The market for NFTs remains small, but it is regaining momentum as new products aim to entice users to trade items like digital art of cupids or penguins. This week, a new NFT index launched in addition to a trial version of a marketplace by Coinbase Global, which could lead to a jump in transactions.
There were about 200,000 daily unique wallets interacting with NFTs in the first quarter, according to DappRadar. Meanwhile, Coinbase had about 89 million verified users at the end of last year.
“The NFT market is undergoing a consolidation period with volumes again starting to increase,” said Mr Pedro Herrera, a senior data analyst at DappRadar, which tracks decentralised applications.

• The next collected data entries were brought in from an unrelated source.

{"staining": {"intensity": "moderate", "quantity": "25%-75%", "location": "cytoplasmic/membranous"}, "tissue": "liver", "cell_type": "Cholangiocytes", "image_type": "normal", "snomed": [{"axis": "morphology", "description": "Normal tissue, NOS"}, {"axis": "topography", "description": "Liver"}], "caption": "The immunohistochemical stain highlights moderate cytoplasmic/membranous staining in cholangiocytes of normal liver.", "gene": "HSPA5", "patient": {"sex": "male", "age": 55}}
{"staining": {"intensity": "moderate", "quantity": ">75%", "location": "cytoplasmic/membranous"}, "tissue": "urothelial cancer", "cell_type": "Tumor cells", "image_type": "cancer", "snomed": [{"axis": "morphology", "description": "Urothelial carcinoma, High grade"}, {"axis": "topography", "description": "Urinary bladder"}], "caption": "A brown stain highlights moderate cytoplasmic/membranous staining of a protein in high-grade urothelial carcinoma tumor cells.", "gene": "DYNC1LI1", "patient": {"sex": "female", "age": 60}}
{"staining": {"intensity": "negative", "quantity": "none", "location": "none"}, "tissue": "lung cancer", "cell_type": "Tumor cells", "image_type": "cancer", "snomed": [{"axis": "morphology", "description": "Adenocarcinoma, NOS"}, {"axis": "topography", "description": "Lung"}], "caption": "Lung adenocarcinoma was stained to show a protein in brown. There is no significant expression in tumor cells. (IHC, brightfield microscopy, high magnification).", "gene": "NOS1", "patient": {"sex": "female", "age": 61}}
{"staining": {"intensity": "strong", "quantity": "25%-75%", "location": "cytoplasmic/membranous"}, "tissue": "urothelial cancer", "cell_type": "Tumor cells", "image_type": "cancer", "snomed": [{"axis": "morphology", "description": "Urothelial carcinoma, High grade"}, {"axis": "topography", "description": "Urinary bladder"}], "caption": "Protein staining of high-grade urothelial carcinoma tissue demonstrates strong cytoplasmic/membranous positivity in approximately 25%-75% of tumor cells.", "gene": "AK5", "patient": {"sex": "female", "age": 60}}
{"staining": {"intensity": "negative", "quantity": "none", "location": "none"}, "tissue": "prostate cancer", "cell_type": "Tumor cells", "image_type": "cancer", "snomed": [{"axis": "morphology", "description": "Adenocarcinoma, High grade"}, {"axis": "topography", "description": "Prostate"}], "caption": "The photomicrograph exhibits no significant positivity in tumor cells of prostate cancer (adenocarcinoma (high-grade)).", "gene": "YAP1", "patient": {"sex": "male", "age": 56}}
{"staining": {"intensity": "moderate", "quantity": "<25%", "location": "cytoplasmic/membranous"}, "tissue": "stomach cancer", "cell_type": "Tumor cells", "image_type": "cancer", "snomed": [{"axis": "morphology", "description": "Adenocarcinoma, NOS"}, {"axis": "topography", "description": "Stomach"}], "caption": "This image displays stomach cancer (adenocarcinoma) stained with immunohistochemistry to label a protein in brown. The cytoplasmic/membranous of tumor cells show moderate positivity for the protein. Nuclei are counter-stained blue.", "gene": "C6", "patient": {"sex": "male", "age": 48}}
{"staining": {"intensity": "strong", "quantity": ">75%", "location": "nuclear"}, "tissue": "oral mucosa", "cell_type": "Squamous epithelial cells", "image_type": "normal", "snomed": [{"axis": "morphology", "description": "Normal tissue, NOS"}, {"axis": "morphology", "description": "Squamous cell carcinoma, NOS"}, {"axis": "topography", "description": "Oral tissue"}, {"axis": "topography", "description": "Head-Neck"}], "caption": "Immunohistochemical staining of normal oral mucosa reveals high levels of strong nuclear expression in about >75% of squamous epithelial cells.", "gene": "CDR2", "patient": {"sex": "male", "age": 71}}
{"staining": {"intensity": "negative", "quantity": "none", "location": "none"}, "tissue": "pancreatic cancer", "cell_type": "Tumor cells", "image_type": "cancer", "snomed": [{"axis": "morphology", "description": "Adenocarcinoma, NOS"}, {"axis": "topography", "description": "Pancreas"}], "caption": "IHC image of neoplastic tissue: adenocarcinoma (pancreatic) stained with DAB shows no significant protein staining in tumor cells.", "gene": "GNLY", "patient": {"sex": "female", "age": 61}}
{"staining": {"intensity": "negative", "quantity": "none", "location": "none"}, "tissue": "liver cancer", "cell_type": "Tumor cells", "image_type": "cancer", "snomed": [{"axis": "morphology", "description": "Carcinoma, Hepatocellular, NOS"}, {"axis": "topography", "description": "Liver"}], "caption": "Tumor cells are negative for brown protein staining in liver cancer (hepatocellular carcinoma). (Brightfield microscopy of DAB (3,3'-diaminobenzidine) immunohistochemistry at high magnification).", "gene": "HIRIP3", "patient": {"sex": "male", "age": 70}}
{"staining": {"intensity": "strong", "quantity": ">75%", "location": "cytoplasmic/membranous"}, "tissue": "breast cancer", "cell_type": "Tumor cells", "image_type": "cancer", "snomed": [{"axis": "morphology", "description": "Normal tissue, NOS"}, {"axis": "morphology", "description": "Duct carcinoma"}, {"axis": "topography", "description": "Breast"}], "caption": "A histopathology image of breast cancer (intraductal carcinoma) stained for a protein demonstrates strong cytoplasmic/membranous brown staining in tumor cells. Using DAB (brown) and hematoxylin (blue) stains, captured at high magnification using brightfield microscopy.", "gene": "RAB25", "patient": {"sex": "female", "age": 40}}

On April 20, Index Coop launched the JPEG NFT Index, which lets investors bet on blue-chip NFT collections like CryptoPunks by buying a single token on the Uniswap crypto exchange.
Already, “demand has been exceptional”, according a methodologist for the group who goes by the pseudonym Joseph Knecht, a character from Hermann Hesse’s The Glass Bead.
“Blue-chip NFT collections are showing remarkable strength,” Mr Knecht said. “There’s also a new wave of artistic and technological innovation that suggest the current cycle is only just beginning.”
New developments from Yuga Labs, the creator of Bored Ape Yacht Club, one of the most successful NFT collections, may also be fuelling enthusiasm. In March the group raised US$450 million (S$618 million) for an expansion. Its new ApeCoin now has a roughly US$4 billion market value, according to CoinMarketCap. Plus, Coinbase announced on April 11 a Bored Ape film series.
Whether the current upswing lasts remains to be seen. “Given the macroeconomic outlook, it may be too early to interpret if this recovery is a short one,” said Nansen analyst Louisa Choe.
The NFT market is given to wild swings. One in three NFT projects have little or no trading activity, according to Nansen, as users often move on quickly to the next, shinier piece of digital art.
“I expect to see lots of ups and downs over the next few months,” said Mr Aaron Brown, a crypto investor who writes for Bloomberg Opinion. “We’ve seen some successful launches with less hype than earlier NFTs … But I don’t get excited by week-to-week news.”